• Source extract:
1. A method of forming fractures in a subsurface gas hydrate formation, the method comprising the steps of:
providing a production borehole;
drilling at least one substantially horizontally disposed fracturing borehole with cryogenic air to prevent sluffing of the at least one substantially horizontally disposed fracturing borehole, the at least one substantially horizontally disposed fracturing borehole in fluid communication with the production borehole;
introducing an initial quantity of liquified gas into the substantially horizontally disposed fracturing borehole such that the liquified gas communicates with the formation;
allowing the quantity of liquified gas to vaporize in a portion of the at least one substantially horizontally disposed fracturing borehole whereby a resulting increase in pressure in the at least one substantially horizontally disposed fracturing borehole forms fractures in the formation;
introducing an additional quantity of liquified gas into the substantially horizontally disposed fracturing borehole;
allowing the additional quantity of liquified gas to vaporize in the at least one substantially horizontally disposed fracturing borehole whereby a resulting increase in pressure in its at least one substantially horizontally disposed fracturing borehole forms additional fractures in the formation.
2. The method of claim 1 wherein the initial quantity of liquified gas and the additional quantity of liquified gas are each injected at a pressure of at least about 500 psi.
3. The method of claim 2 wherein the injection rate of the initial quantity of liquified gas and the additional quantity of liquified gas is about 5 barrels per minute for a period of time of about 2 minutes.
4. The method of claim 1 comprising the step of injecting steam or hot water into the formation to thermally disassociate the gas hydrates and thereby stimulate the flow of gas from the formation into the production borehole.
5. The method of claim 1 further comprising a network of injection wells in communication with the at least one substantially horizontally disposed fracturing borehole and wherein the initial quantity of liquified gas injected into each injection well is an amount sufficient to fracture the formation at least about ½ the distance between adjacent injection wells and wherein the additional quantity of liquified gas injected into each injection well is an amount sufficient to fracture the formation the remaining distance between adjacent injection wells.
7. The method of claim 6 wherein, in the step of introducing a quantity of liquified gas into the at least one substantially horizontally disposed borehole, the method further comprises:
introducing an initial quantity of liquid gas into the at least one substantially horizontally disposed borehole whereby, upon vaporization of the initial quantity of the liquified gas, an increase in pressure in the at least one substantially horizontally disposed borehole produces fractures in at least a portion of the formation surrounding the substantially horizontally disposed borehole; and
introducing an additional quantity of liquified gas into the at least one substantially horizontally disposed borehole whereby, upon vaporization of the additional quantity of liquified gas in the at least one substantially horizontally disposed borehole, a remaining portion of the formation surrounding the at least one substantially horizontally disposed borehole is fractured.
8. The method of claim 6 wherein the quantity of liquified gas and the additional quantity of liquified gas are each injected into the at least one substantially horizontally disposed borehole at a pressure of at least about 500 psi.
9. The method of claim 8 wherein the injection rate of the initial quantity of liquified gas and the injection rate of the additional quantity of liquified gas is about 5 barrels per minute for a period of time of about 2 minutes.
10. The method of claim 6 wherein the subterranean formation is a gas hydrate formation and wherein the method further includes the step of injecting hot steam or hot water into the formation to thermally disassociate the gas hydrates and thereby stimulate the flow of gas from the formation.

• Exercise: Reproduce verbatim the portion of the gas hydrate fracturing claims that runs from "9. The method" up to and including "from the formation.".

• Available data:
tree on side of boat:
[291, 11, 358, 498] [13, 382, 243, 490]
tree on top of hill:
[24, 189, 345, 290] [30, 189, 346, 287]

• Problem solution:
9. The method of claim 8 wherein the injection rate of the initial quantity of liquified gas and the injection rate of the additional quantity of liquified gas is about 5 barrels per minute for a period of time of about 2 minutes.
10. The method of claim 6 wherein the subterranean formation is a gas hydrate formation and wherein the method further includes the step of injecting hot steam or hot water into the formation to thermally disassociate the gas hydrates and thereby stimulate the flow of gas from the formation.